Banting opposed patenting what they were now calling insulin. He insisted that medical advances belonged to all and were for the good of mankind. A patent was eventually applied for in the names of Best and Collip and with the direction that it would be assigned to the University of Toronto. It was written so anyone could use their process to manufacture insulin but that no one else could patent the process. It thereby deprived anyone from stopping anyone else from manufacturing insulin. American legalities later led to Banting’s name being added to the patent.
True to Banting’s principles, the Indiana-based Eli Lilly and Company was afforded an exclusive deal to manufacture insulin in the United States but for the first year it had to be distributed free of charge. Toronto’s Connaught Laboratories manufactured and distributed free insulin in Canada. It was also agreed that the university would happily send the formula to any researcher in the world for free, in return for a promise that insulin would not be produced for sale.
By the end of 1923, diabetes patients in Canada, the United States, and parts of Europe were receiving insulin injections. Each represented an inspiring and heartrending story of recovery as they stepped back from death’s door. The 1923 Nobel Prize for Physiology or Medicine was awarded to Banting and McLeod. McLeod shared his prize money with Collip and Banting shared his with Best.
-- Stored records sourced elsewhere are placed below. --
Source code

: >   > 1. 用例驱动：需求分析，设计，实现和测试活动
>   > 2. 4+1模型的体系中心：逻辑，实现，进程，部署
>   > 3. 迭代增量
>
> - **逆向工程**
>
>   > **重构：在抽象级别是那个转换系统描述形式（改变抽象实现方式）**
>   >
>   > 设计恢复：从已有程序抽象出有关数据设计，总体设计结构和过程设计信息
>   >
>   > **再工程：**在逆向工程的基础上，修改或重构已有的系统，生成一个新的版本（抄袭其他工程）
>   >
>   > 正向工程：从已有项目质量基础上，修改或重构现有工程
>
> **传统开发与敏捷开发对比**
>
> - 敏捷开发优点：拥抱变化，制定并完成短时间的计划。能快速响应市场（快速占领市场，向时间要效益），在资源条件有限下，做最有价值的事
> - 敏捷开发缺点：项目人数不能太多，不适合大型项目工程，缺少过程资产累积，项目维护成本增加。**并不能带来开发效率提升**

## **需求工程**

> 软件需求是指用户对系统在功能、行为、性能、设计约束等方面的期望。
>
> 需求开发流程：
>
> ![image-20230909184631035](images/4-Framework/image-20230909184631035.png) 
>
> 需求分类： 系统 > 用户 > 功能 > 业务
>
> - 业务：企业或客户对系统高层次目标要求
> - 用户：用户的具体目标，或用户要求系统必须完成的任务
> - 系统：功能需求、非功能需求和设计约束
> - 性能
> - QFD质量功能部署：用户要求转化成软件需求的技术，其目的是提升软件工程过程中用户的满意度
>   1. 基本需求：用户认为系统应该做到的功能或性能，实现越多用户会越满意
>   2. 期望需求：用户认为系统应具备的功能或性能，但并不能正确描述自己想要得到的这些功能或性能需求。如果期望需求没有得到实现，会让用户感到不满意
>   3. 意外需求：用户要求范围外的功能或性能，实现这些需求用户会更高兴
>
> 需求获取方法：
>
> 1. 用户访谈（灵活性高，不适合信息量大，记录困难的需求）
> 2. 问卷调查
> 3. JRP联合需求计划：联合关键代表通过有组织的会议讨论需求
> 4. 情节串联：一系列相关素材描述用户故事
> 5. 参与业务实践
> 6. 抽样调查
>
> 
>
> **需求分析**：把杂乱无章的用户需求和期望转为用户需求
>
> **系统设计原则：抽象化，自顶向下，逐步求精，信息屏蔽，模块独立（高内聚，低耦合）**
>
Among the millions of lives that have been saved by the work of Banting and his Toronto colleagues, and those upon whose shoulders they stood, is my granddaughter. She’s eight years old. For three years now she has pricked her thumb to draw then test blood six to ten times a day. It hurts every time. Trust me, I’ve done it, and it hurts. She now injects herself with insulin six or more times a day. She watches what she eats and her Mom counts every carbohydrate consumed to adjust insulin dosages. It’s an awful disease but it doesn’t define her. Before the work of Banting, Best, and the others, though, it would have killed her.
We know now that type two diabetes is mostly contracted by adults and mostly due to lifestyle choices. But type one attacks children. No one knows why. For some reason, a virus that gives some kids a cold kills the pancreas of others. Today, over 420 million people around the world and about 10% of Canadians have diabetes. Most have type two. About 26,000 Canadian children have type one.
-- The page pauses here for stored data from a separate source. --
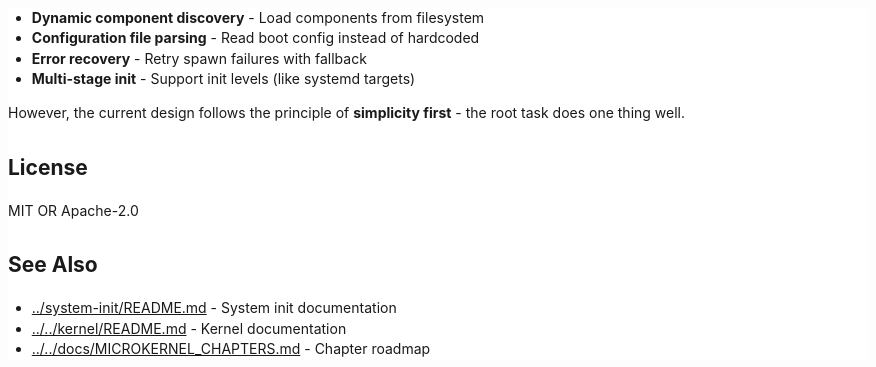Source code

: - **Dynamic component discovery** - Load components from filesystem
- **Configuration file parsing** - Read boot config instead of hardcoded
- **Error recovery** - Retry spawn failures with fallback
- **Multi-stage init** - Support init levels (like systemd targets)

However, the current design follows the principle of **simplicity first** - the root task does one thing well.

## License

MIT OR Apache-2.0

## See Also

- [../system-init/README.md](../system-init/README.md) - System init documentation
- [../../kernel/README.md](../../kernel/README.md) - Kernel documentation
- [../../docs/MICROKERNEL_CHAPTERS.md](../../docs/MICROKERNEL_CHAPTERS.md) - Chapter roadmap

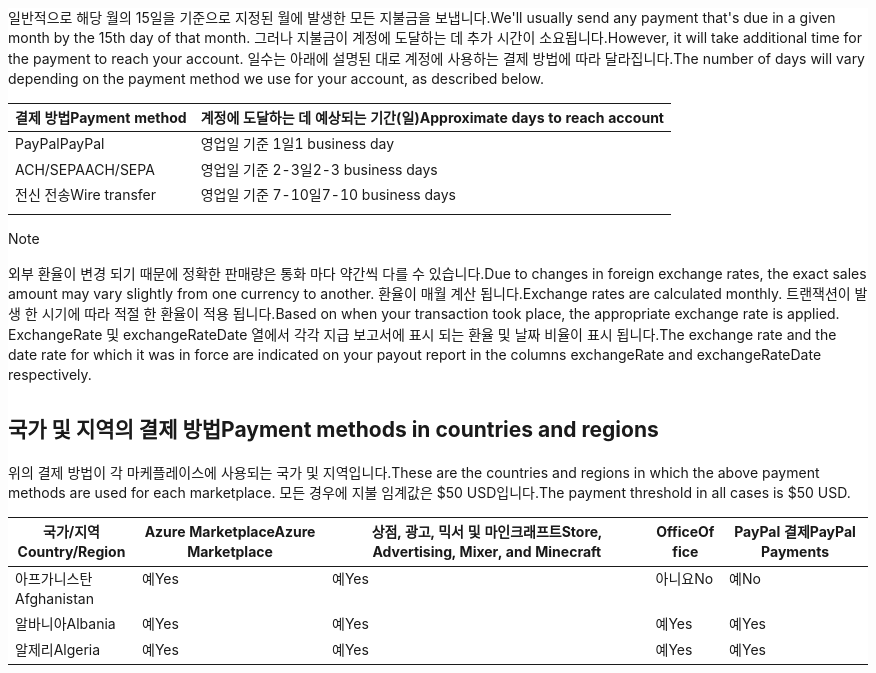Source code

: <span data-ttu-id="225c7-111">일반적으로 해당 월의 15일을 기준으로 지정된 월에 발생한 모든 지불금을 보냅니다.</span><span class="sxs-lookup"><span data-stu-id="225c7-111">We'll usually send any payment that's due in a given month by the 15th day of that month.</span></span> <span data-ttu-id="225c7-112">그러나 지불금이 계정에 도달하는 데 추가 시간이 소요됩니다.</span><span class="sxs-lookup"><span data-stu-id="225c7-112">However, it will take additional time for the payment to reach your account.</span></span> <span data-ttu-id="225c7-113">일수는 아래에 설명된 대로 계정에 사용하는 결제 방법에 따라 달라집니다.</span><span class="sxs-lookup"><span data-stu-id="225c7-113">The number of days will vary depending on the payment method we use for your account, as described below.</span></span>

| <span data-ttu-id="225c7-114">결제 방법</span><span class="sxs-lookup"><span data-stu-id="225c7-114">Payment method</span></span> | <span data-ttu-id="225c7-115">계정에 도달하는 데 예상되는 기간(일)</span><span class="sxs-lookup"><span data-stu-id="225c7-115">Approximate days to reach account</span></span> |
| --- | --- |
| <span data-ttu-id="225c7-116">PayPal</span><span class="sxs-lookup"><span data-stu-id="225c7-116">PayPal</span></span> | <span data-ttu-id="225c7-117">영업일 기준 1일</span><span class="sxs-lookup"><span data-stu-id="225c7-117">1 business day</span></span> |
| <span data-ttu-id="225c7-118">ACH/SEPA</span><span class="sxs-lookup"><span data-stu-id="225c7-118">ACH/SEPA</span></span> | <span data-ttu-id="225c7-119">영업일 기준 2-3일</span><span class="sxs-lookup"><span data-stu-id="225c7-119">2-3 business days</span></span> |
| <span data-ttu-id="225c7-120">전신 전송</span><span class="sxs-lookup"><span data-stu-id="225c7-120">Wire transfer</span></span> | <span data-ttu-id="225c7-121">영업일 기준 7-10일</span><span class="sxs-lookup"><span data-stu-id="225c7-121">7-10 business days</span></span> |
| | |

>[!NOTE]
><span data-ttu-id="225c7-122">외부 환율이 변경 되기 때문에 정확한 판매량은 통화 마다 약간씩 다를 수 있습니다.</span><span class="sxs-lookup"><span data-stu-id="225c7-122">Due to changes in foreign exchange rates, the exact sales amount may vary slightly from one currency to another.</span></span> <span data-ttu-id="225c7-123">환율이 매월 계산 됩니다.</span><span class="sxs-lookup"><span data-stu-id="225c7-123">Exchange rates are calculated monthly.</span></span> <span data-ttu-id="225c7-124">트랜잭션이 발생 한 시기에 따라 적절 한 환율이 적용 됩니다.</span><span class="sxs-lookup"><span data-stu-id="225c7-124">Based on when your transaction took place, the appropriate exchange rate is applied.</span></span> <span data-ttu-id="225c7-125">ExchangeRate 및 exchangeRateDate 열에서 각각 지급 보고서에 표시 되는 환율 및 날짜 비율이 표시 됩니다.</span><span class="sxs-lookup"><span data-stu-id="225c7-125">The exchange rate and the date rate for which it was in force are indicated on your payout report in the columns exchangeRate and exchangeRateDate respectively.</span></span>


## <a name="payment-methods-in-countries-and-regions"></a><span data-ttu-id="225c7-126">국가 및 지역의 결제 방법</span><span class="sxs-lookup"><span data-stu-id="225c7-126">Payment methods in countries and regions</span></span>

<span data-ttu-id="225c7-127">위의 결제 방법이 각 마케플레이스에 사용되는 국가 및 지역입니다.</span><span class="sxs-lookup"><span data-stu-id="225c7-127">These are the countries and regions in which the above payment methods are used for each marketplace.</span></span> <span data-ttu-id="225c7-128">모든 경우에 지불 임계값은 $50 USD입니다.</span><span class="sxs-lookup"><span data-stu-id="225c7-128">The payment threshold in all cases is $50 USD.</span></span>

| <span data-ttu-id="225c7-129">국가/지역</span><span class="sxs-lookup"><span data-stu-id="225c7-129">Country/Region</span></span> | <span data-ttu-id="225c7-130">Azure Marketplace</span><span class="sxs-lookup"><span data-stu-id="225c7-130">Azure Marketplace</span></span> | <span data-ttu-id="225c7-131">상점, 광고, 믹서 및 마인크래프트</span><span class="sxs-lookup"><span data-stu-id="225c7-131">Store, Advertising, Mixer, and Minecraft</span></span> | <span data-ttu-id="225c7-132">Office</span><span class="sxs-lookup"><span data-stu-id="225c7-132">Office</span></span> | <span data-ttu-id="225c7-133">PayPal 결제</span><span class="sxs-lookup"><span data-stu-id="225c7-133">PayPal Payments</span></span>  |
| --- | --- | --- | --- | --- |
| <span data-ttu-id="225c7-134">아프가니스탄</span><span class="sxs-lookup"><span data-stu-id="225c7-134">Afghanistan</span></span> | <span data-ttu-id="225c7-135">예</span><span class="sxs-lookup"><span data-stu-id="225c7-135">Yes</span></span> | <span data-ttu-id="225c7-136">예</span><span class="sxs-lookup"><span data-stu-id="225c7-136">Yes</span></span> | <span data-ttu-id="225c7-137">아니요</span><span class="sxs-lookup"><span data-stu-id="225c7-137">No</span></span> | <span data-ttu-id="225c7-138">예</span><span class="sxs-lookup"><span data-stu-id="225c7-138">No</span></span> |
| <span data-ttu-id="225c7-139">알바니아</span><span class="sxs-lookup"><span data-stu-id="225c7-139">Albania</span></span> | <span data-ttu-id="225c7-140">예</span><span class="sxs-lookup"><span data-stu-id="225c7-140">Yes</span></span> | <span data-ttu-id="225c7-141">예</span><span class="sxs-lookup"><span data-stu-id="225c7-141">Yes</span></span> | <span data-ttu-id="225c7-142">예</span><span class="sxs-lookup"><span data-stu-id="225c7-142">Yes</span></span> | <span data-ttu-id="225c7-143">예</span><span class="sxs-lookup"><span data-stu-id="225c7-143">Yes</span></span> |
| <span data-ttu-id="225c7-144">알제리</span><span class="sxs-lookup"><span data-stu-id="225c7-144">Algeria</span></span> | <span data-ttu-id="225c7-145">예</span><span class="sxs-lookup"><span data-stu-id="225c7-145">Yes</span></span> | <span data-ttu-id="225c7-146">예</span><span class="sxs-lookup"><span data-stu-id="225c7-146">Yes</span></span> | <span data-ttu-id="225c7-147">예</span><span class="sxs-lookup"><span data-stu-id="225c7-147">Yes</span></span> | <span data-ttu-id="225c7-148">예</span><span class="sxs-lookup"><span data-stu-id="225c7-148">Yes</span></span> |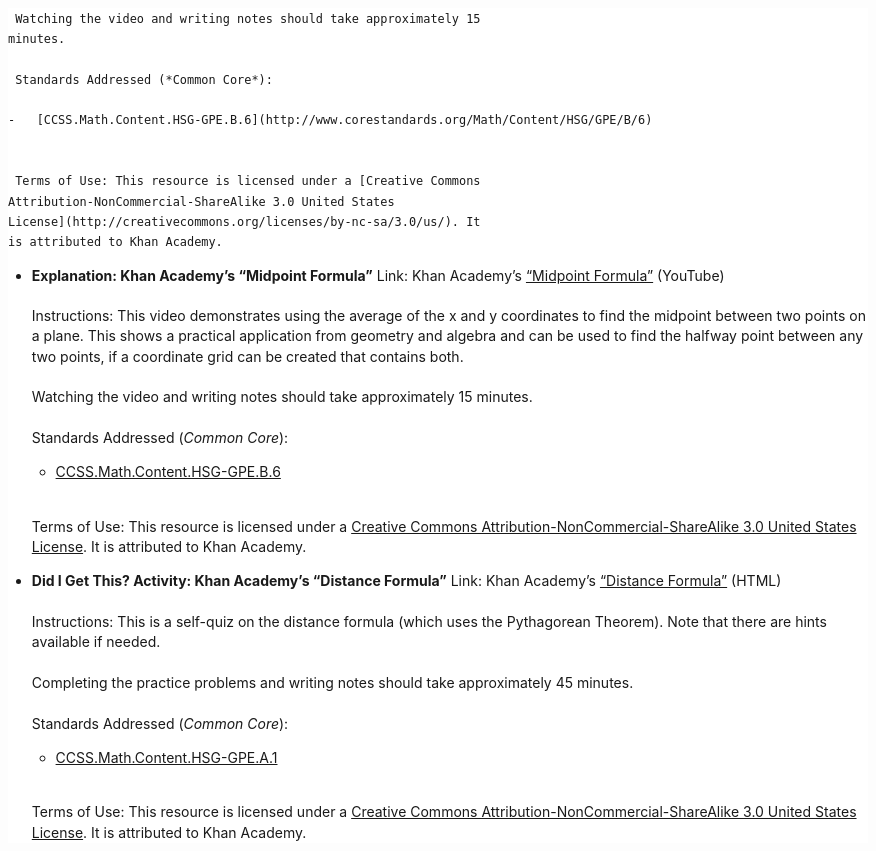      Watching the video and writing notes should take approximately 15
    minutes.  
        
     Standards Addressed (*Common Core*):

    -   [CCSS.Math.Content.HSG-GPE.B.6](http://www.corestandards.org/Math/Content/HSG/GPE/B/6)

       
     Terms of Use: This resource is licensed under a [Creative Commons
    Attribution-NonCommercial-ShareAlike 3.0 United States
    License](http://creativecommons.org/licenses/by-nc-sa/3.0/us/). It
    is attributed to Khan Academy. 

-   **Explanation: Khan Academy’s “Midpoint Formula”**
    Link: Khan Academy’s [“Midpoint
    Formula”](https://www.khanacademy.org/math/algebra/linear-equations-and-inequalitie/more-analytic-geometry/v/midpoint-formula?v=Ez_-RwV9WVo)
    (YouTube)  
        
     Instructions: This video demonstrates using the average of the x
    and y coordinates to find the midpoint between two points on a
    plane. This shows a practical application from geometry and algebra
    and can be used to find the halfway point between any two points, if
    a coordinate grid can be created that contains both.  
        
     Watching the video and writing notes should take approximately 15
    minutes.  
        
     Standards Addressed (*Common Core*):

    -   [CCSS.Math.Content.HSG-GPE.B.6](http://www.corestandards.org/Math/Content/HSG/GPE/B/6)

       
     Terms of Use: This resource is licensed under a [Creative Commons
    Attribution-NonCommercial-ShareAlike 3.0 United States
    License](http://creativecommons.org/licenses/by-nc-sa/3.0/us/). It
    is attributed to Khan Academy.

-   **Did I Get This? Activity: Khan Academy’s “Distance Formula”**
    Link: Khan Academy’s [“Distance
    Formula”](https://www.khanacademy.org/math/algebra/linear-equations-and-inequalitie/more-analytic-geometry/e/distance_formula)
    (HTML)  
        
     Instructions: This is a self-quiz on the distance formula (which
    uses the Pythagorean Theorem). Note that there are hints available
    if needed.  
        
     Completing the practice problems and writing notes should take
    approximately 45 minutes.  
        
     Standards Addressed (*Common Core*):

    -   [CCSS.Math.Content.HSG-GPE.A.1](http://www.corestandards.org/Math/Content/HSG/GPE/A/1)

       
     Terms of Use: This resource is licensed under a [Creative Commons
    Attribution-NonCommercial-ShareAlike 3.0 United States
    License](http://creativecommons.org/licenses/by-nc-sa/3.0/us/). It
    is attributed to Khan Academy.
And so we are back to our initial question. God bless the determined researchers who are working in labs every day, uncelebrated, and often underfunded and underpaid. And God bless those who support the idea that our circle of community involves devoting charitable giving and a sliver of our tax money for research. We are helping people we’ll never meet. We are making all children ours. We are saying where ideological arguments should die so that fewer children will; at the bedside of a sick child.
Someday the cure for type one diabetes will be found. Banting and Best will be remembered. And on that day, I will stand with my granddaughter, and we will cheer.